I am frozen, speechless.  He’s going to bash into my front wheel and we’ll both be immobilized and here for hours. He’s going to horribly scrape my front bumper and he won’t have insurance and it’ll cost a fortune. He’s going to…

But he doesn’t.  He drives the two right-hand-side wheels of his car up onto the concrete base on which the traffic lights are mounted, so for some five seconds his car is at an angle of about 35% degrees. Then as he levels out and pauses for the next stage, I see him up-close.

If I say he looked like Theo Walcott’s very tough older brother, it’ll probably be misleading. He was tough-looking, true, but in an assured, relaxed way. As  our gazes met  this breacher-of-every-highway-code-ever-invented raised his eyebrows two millimeters and his chin four.

I wouldn't have thought it possible for so much non-verbal information to be conveyed with so little effort.  The tiny movement of the features and head said ‘That was a particularly tight space I’ve just manoeuvred through – thanks for leaving it, friend’.  At the same time,  with no malice it was saying ‘Hey, you sit there like a stunned sheep staring at a red light if you want to, grandpa, but there ain’t a chance in hell I’m gonna. I’m Theo Walcott’s tough older brother and I got things to do and places to be, so screw rules and screw traffic lights and screw you too, grandpa, if you think I’m going to sit around obeying any  mother-obscenitying highway code'.

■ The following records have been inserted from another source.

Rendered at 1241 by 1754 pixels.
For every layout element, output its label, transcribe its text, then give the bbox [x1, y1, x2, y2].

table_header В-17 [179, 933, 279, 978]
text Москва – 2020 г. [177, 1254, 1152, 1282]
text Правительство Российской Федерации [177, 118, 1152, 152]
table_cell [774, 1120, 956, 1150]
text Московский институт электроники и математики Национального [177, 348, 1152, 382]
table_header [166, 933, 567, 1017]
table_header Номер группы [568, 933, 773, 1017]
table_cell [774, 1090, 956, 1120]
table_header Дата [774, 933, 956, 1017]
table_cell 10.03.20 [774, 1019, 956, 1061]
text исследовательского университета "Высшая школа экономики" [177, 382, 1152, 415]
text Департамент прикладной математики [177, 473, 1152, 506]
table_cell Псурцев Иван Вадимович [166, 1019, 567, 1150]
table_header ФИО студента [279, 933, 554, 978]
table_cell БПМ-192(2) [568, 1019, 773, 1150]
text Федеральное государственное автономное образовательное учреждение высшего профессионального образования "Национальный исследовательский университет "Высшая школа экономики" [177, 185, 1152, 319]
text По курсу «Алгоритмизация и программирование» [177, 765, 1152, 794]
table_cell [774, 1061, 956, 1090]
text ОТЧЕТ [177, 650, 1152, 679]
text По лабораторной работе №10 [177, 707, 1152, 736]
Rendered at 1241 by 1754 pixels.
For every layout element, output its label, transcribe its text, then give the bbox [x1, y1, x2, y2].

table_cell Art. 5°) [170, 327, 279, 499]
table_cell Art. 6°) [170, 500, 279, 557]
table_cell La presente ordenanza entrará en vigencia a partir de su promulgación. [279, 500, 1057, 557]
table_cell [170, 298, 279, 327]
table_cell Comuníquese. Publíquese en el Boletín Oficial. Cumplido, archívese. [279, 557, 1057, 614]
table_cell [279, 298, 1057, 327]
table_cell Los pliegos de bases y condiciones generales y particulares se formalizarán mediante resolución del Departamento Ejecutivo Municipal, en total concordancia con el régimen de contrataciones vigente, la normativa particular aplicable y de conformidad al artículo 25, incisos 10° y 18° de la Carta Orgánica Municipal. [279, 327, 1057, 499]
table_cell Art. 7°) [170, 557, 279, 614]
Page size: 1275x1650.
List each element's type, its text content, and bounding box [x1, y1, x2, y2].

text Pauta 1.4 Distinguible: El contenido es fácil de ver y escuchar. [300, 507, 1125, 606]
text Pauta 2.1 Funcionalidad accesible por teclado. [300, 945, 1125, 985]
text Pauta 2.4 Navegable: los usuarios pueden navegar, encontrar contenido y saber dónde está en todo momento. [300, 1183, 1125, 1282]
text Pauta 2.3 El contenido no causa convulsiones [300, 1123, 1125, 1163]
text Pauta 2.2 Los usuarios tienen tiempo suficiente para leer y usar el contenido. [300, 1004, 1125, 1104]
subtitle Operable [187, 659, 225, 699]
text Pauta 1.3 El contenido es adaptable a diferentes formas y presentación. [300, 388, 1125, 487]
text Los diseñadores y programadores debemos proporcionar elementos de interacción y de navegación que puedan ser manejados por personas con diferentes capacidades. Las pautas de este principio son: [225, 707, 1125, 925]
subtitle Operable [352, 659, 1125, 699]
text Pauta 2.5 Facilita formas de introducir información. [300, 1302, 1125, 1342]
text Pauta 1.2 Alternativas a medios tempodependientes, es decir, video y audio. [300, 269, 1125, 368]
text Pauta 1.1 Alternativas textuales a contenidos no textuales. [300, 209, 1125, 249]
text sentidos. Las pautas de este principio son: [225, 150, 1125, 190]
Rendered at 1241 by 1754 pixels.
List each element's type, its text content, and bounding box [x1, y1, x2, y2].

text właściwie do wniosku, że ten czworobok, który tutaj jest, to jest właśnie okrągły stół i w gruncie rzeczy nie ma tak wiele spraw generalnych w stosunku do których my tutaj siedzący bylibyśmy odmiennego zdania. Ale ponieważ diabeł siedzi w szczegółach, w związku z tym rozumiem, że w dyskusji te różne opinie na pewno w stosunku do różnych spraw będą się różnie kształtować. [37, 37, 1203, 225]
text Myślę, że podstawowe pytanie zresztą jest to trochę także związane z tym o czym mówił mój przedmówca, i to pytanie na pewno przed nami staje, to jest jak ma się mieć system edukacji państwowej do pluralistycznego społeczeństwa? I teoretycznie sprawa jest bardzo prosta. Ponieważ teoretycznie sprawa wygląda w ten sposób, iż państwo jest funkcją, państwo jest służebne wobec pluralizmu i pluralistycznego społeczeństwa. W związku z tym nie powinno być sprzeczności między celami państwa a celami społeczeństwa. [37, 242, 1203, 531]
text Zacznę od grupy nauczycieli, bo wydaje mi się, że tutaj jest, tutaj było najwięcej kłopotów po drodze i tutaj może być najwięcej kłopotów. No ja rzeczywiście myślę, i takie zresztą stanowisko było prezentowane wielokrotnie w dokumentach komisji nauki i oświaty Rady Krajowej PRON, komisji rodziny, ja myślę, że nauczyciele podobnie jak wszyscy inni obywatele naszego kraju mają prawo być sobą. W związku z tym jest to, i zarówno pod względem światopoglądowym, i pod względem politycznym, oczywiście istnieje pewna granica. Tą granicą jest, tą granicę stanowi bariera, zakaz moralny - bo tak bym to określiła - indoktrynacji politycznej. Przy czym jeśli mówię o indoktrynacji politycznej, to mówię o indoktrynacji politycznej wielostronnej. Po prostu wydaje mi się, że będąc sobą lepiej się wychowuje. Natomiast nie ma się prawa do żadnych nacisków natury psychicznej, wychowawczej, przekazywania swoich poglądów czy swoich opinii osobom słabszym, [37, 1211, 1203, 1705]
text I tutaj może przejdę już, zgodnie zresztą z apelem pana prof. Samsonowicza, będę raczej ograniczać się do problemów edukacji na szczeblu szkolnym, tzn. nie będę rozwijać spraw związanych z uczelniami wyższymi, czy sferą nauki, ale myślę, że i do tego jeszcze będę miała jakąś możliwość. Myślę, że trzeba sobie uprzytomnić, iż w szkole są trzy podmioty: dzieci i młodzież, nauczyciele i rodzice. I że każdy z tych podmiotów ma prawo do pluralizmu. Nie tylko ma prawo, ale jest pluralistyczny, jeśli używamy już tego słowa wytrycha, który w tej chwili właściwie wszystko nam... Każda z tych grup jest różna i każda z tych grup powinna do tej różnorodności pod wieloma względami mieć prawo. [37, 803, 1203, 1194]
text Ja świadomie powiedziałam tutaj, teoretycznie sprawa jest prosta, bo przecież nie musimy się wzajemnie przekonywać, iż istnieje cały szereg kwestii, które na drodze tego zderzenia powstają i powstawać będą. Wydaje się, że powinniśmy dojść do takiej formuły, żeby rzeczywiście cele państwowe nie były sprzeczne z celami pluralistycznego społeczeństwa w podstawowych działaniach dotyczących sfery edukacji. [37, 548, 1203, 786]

And then he was gone, roaring across the space, through red lights, past other stationary drivers gawking at him, off up a hill and into the hot early evening. Seconds later  the  air was filled with the sound of breaking wind  -  peerp-peeeerp-peeerp-peeerp – as the law-abiding drivers tried to cope with the fact that a wild free spirit had just shown them how you could if you liked flaunt authority,  how you could if you liked live life with a calm contempt for rules, and how you could if you were young and tough go roaring off towards pleasure, leaving horn-farters and old foreign grandpas glued to rules and regulations at a traffic intersection.

I’ve been trying to reproduce that chin-and-eyebrows movement in the mirror since, but I don’t think I’ll ever get it.